Collected data

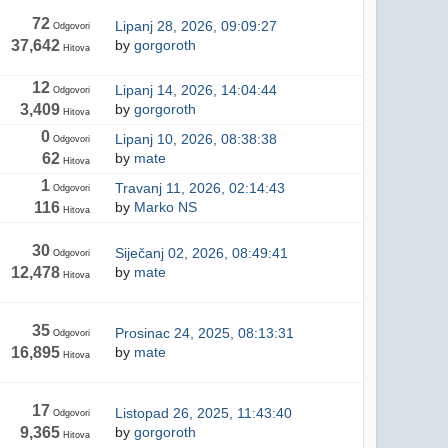
72
Lipanj 28, 2026, 09:09:27
Odgovori
37,642
by
gorgoroth
Hitova
12
Lipanj 14, 2026, 14:04:44
Odgovori
3,409
by
gorgoroth
Hitova
0
Lipanj 10, 2026, 08:38:38
Odgovori
62
by
mate
Hitova
1
Travanj 11, 2026, 02:14:43
Odgovori
116
by
Marko NS
Hitova
30
Siječanj 02, 2026, 08:49:41
Odgovori
12,478
by
mate
Hitova
35
Prosinac 24, 2025, 08:13:31
Odgovori
16,895
by
mate
Hitova
17
Listopad 26, 2025, 11:43:40
Odgovori
9,365
by
gorgoroth
Hitova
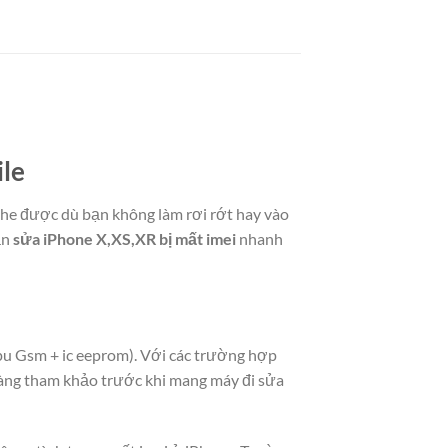
ile
ghe được dù bạn không làm rơi rớt hay vào
ận
sửa iPhone X,XS,XR bị mất imei
nhanh
Cpu Gsm + ic eeprom). Với các trường hợp
hàng tham khảo trước khi mang máy đi sửa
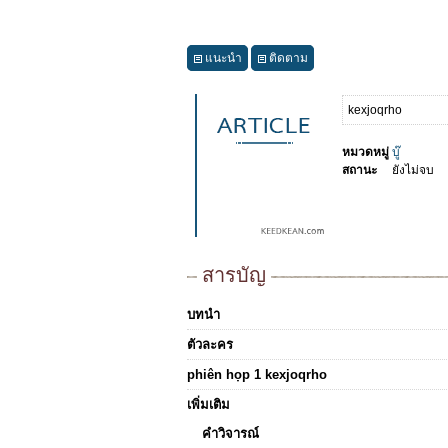
แนะนำ
ติดตาม
kexjoqrho
หมวดหมู่
บู๊
สถานะ
ยังไม่จบ
สารบัญ
บทนำ
ตัวละคร
phiên họp 1 kexjoqrho
เพิ่มเติม
คำวิจารณ์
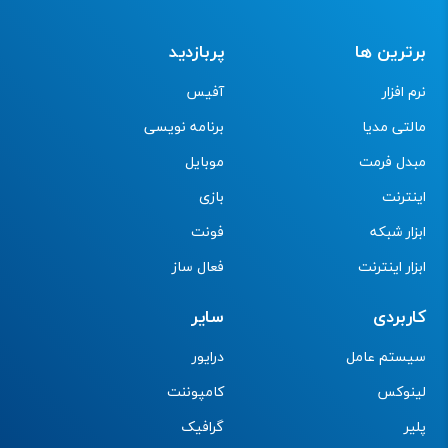
برترین ها
پربازدید
نرم افزار
آفیس
مالتی مدیا
برنامه نویسی
مبدل فرمت
موبایل
اینترنت
بازی
ابزار شبکه
فونت
ابزار اینترنت
فعال ساز
کاربردی
سایر
سیستم عامل
درایور
لینوکس
کامپوننت
پلیر
گرافیک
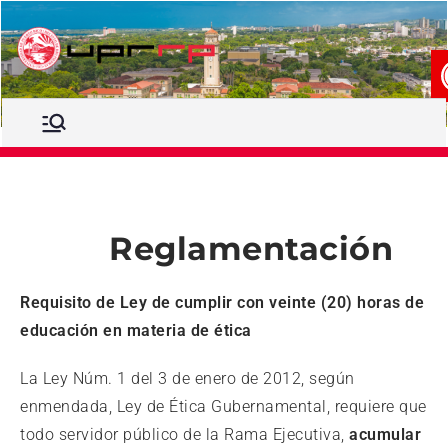
Comité de
Comité de Ética Recinto de
Río Piedras
Ética
Recinto de
Río
Reglamentación
Piedras
Requisito de Ley de cumplir con veinte (20) horas de
educación en materia de ética
La Ley Núm. 1 del 3 de enero de 2012, según
enmendada, Ley de Ética Gubernamental, requiere que
todo servidor público de la Rama Ejecutiva,
acumular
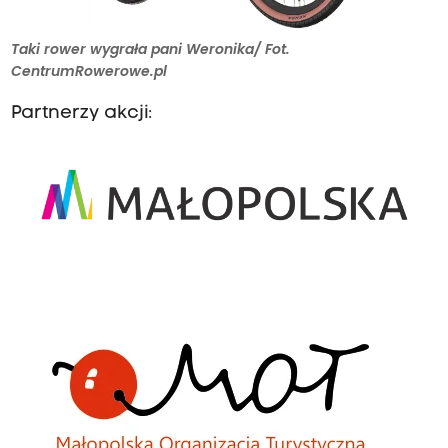
Taki rower wygrała pani Weronika/ Fot.
CentrumRowerowe.pl
Partnerzy akcji:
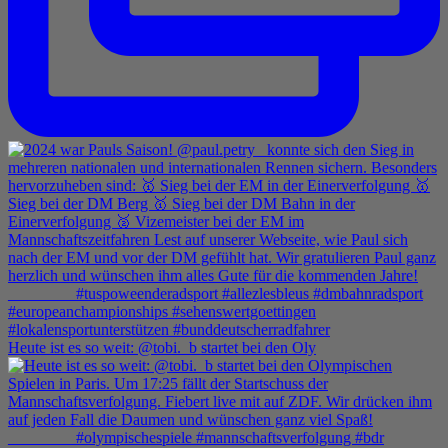
Heute ist es so weit: @tobi._b startet bei den Oly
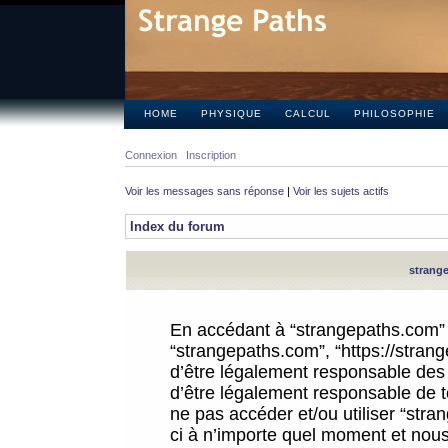
HOME
PHYSIQUE
CALCUL
PHILOSOPHIE
Connexion
Inscription
Voir les messages sans réponse
|
Voir les sujets actifs
Index du forum
strange
En accédant à “strangepaths.com” (d
“strangepaths.com”, “https://stra
d’être légalement responsable des 
d’être légalement responsable de to
ne pas accéder et/ou utiliser “str
ci à n’importe quel moment et nous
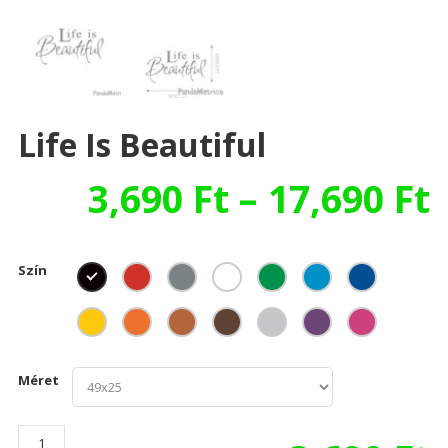
Life Is Beautiful
3,690
Ft
–
17,690
Ft
Szín
Méret
Life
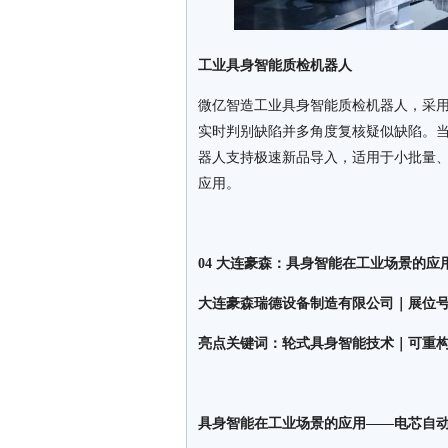
工业具身智能质检机器人
微亿智造工业具身智能质检机器人，采用1
实时判别缺陷并多角度复核疑似缺陷。
器人支持极速新品导入，适用于小批量、
应用。
04 大连豪森：具身智能在工业场景的
大连豪森瑞德设备制造有限公司｜展位号：E
亮点关键词：轮式具身智能技术｜可重
具身智能在工业场景的应用——电芯自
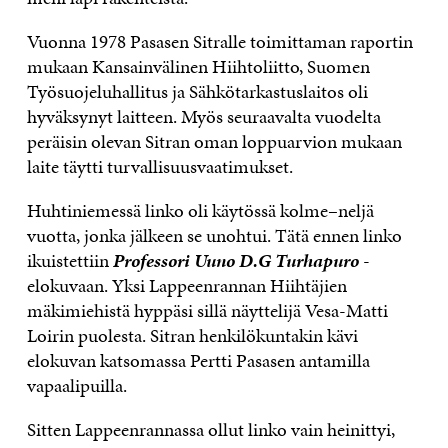
Vuonna 1978 Pasasen Sitralle toimittaman raportin
mukaan Kansainvälinen Hiihtoliitto, Suomen
Työsuojeluhallitus ja Sähkötarkastuslaitos oli
hyväksynyt laitteen. Myös seuraavalta vuodelta
peräisin olevan Sitran oman loppuarvion mukaan
laite täytti turvallisuusvaatimukset.
Huhtiniemessä linko oli käytössä kolme–neljä
vuotta, jonka jälkeen se unohtui. Tätä ennen linko
ikuistettiin
Professori Uuno D.G Turhapuro
-
elokuvaan. Yksi Lappeenrannan Hiihtäjien
mäkimiehistä hyppäsi sillä näyttelijä Vesa-Matti
Loirin puolesta. Sitran henkilökuntakin kävi
elokuvan katsomassa Pertti Pasasen antamilla
vapaalipuilla.
Sitten Lappeenrannassa ollut linko vain heinittyi,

_Task item_
Among the lines above, please find those with "Recinto" and copy them.

_Answer box_
Comité de Ética Recinto de
Recinto de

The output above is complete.